__Try it__
After locating the line that contains "Toronto C02 |" in the records below, write out exactly that line and each line after it through the one that contains "Toronto C07 |", and nothing else.

__Task input__
------------------------------------------------
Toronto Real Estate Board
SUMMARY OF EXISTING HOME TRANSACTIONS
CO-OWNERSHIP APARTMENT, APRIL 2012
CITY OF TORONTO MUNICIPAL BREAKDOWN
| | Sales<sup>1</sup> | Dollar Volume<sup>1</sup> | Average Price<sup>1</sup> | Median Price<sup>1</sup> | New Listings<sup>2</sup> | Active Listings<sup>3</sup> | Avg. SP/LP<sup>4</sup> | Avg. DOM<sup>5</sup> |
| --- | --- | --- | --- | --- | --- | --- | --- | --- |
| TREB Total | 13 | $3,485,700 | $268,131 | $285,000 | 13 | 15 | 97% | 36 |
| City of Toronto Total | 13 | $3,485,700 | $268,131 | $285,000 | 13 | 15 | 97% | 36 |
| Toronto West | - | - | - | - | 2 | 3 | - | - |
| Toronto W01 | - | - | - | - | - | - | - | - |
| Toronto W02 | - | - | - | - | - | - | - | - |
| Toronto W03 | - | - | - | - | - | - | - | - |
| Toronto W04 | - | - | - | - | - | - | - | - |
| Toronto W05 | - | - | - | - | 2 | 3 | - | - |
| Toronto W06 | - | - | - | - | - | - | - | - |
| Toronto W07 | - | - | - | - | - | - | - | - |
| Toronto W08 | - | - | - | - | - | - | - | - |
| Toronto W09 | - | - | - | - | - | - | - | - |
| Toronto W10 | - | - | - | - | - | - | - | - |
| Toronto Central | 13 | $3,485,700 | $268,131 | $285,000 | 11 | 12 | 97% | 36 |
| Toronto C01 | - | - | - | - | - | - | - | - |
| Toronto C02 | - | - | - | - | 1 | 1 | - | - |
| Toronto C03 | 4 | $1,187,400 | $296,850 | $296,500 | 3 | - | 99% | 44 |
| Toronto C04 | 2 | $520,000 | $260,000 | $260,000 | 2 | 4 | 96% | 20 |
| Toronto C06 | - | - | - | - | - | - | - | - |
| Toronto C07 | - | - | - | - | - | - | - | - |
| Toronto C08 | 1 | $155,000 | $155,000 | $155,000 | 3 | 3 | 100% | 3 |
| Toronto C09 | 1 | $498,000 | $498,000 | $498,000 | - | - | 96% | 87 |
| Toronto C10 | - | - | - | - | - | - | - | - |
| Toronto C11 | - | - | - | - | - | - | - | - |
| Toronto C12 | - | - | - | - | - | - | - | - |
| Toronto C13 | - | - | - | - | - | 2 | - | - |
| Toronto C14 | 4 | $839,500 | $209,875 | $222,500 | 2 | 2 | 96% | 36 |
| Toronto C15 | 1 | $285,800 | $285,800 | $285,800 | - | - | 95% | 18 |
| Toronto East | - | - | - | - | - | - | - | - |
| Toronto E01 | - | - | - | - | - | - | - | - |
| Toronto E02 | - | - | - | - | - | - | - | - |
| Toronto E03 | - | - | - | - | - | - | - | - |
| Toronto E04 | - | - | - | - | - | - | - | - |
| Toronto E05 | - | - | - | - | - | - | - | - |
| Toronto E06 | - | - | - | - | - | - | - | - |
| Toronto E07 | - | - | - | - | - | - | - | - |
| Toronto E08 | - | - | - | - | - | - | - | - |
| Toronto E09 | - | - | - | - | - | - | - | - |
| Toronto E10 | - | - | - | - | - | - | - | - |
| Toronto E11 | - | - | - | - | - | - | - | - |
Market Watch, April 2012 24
------------------------------------------------
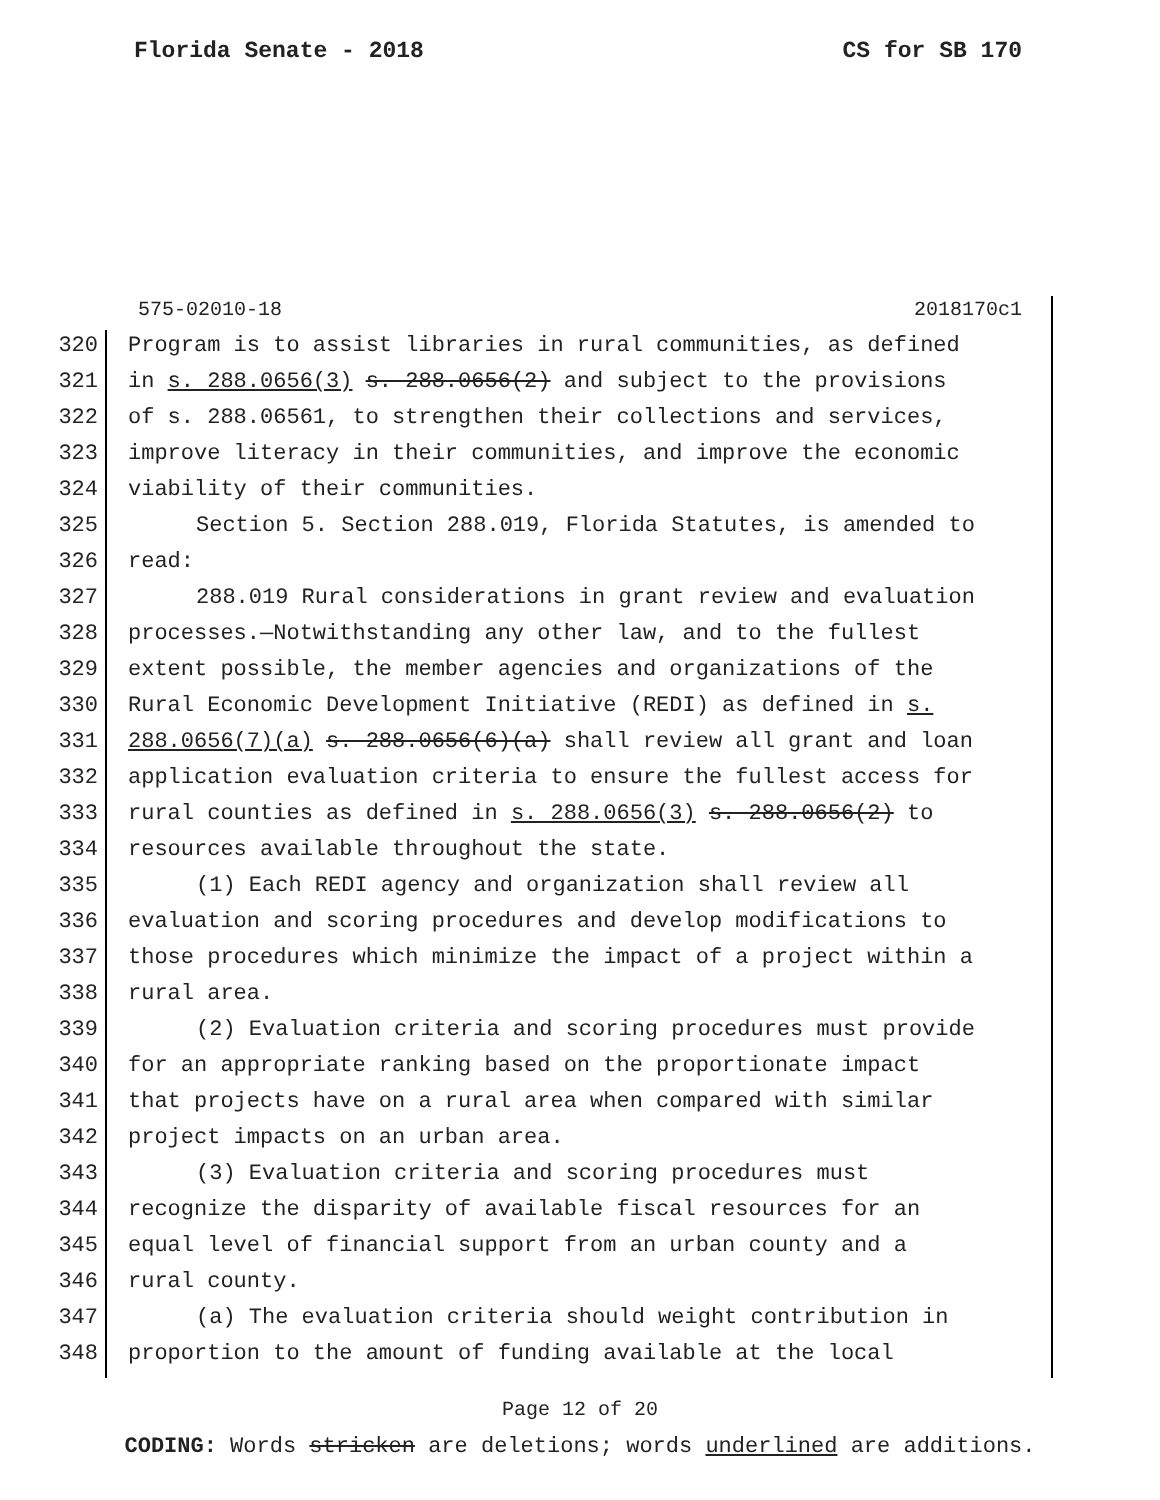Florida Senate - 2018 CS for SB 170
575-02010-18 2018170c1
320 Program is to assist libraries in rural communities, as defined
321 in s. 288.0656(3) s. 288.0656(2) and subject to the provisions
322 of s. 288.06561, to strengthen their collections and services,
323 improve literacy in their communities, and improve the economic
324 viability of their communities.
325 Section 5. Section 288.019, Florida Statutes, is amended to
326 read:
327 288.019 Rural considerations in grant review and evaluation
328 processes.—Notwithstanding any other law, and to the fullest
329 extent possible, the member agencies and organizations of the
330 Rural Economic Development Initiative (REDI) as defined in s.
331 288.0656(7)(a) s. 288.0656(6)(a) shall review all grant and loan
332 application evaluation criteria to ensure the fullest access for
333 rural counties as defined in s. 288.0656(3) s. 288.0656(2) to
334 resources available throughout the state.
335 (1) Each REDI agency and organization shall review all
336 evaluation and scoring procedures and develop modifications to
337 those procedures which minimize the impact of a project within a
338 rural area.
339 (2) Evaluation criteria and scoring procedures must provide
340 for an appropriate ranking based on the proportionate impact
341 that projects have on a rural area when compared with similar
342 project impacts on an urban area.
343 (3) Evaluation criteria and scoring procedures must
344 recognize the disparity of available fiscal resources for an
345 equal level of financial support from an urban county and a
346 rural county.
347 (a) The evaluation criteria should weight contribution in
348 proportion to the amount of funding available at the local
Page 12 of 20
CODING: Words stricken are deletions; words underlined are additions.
------------------------------------------------
__Expected answer__
| Toronto C02 | - | - | - | - | 1 | 1 | - | - |
| Toronto C03 | 4 | $1,187,400 | $296,850 | $296,500 | 3 | - | 99% | 44 |
| Toronto C04 | 2 | $520,000 | $260,000 | $260,000 | 2 | 4 | 96% | 20 |
| Toronto C06 | - | - | - | - | - | - | - | - |
| Toronto C07 | - | - | - | - | - | - | - | - |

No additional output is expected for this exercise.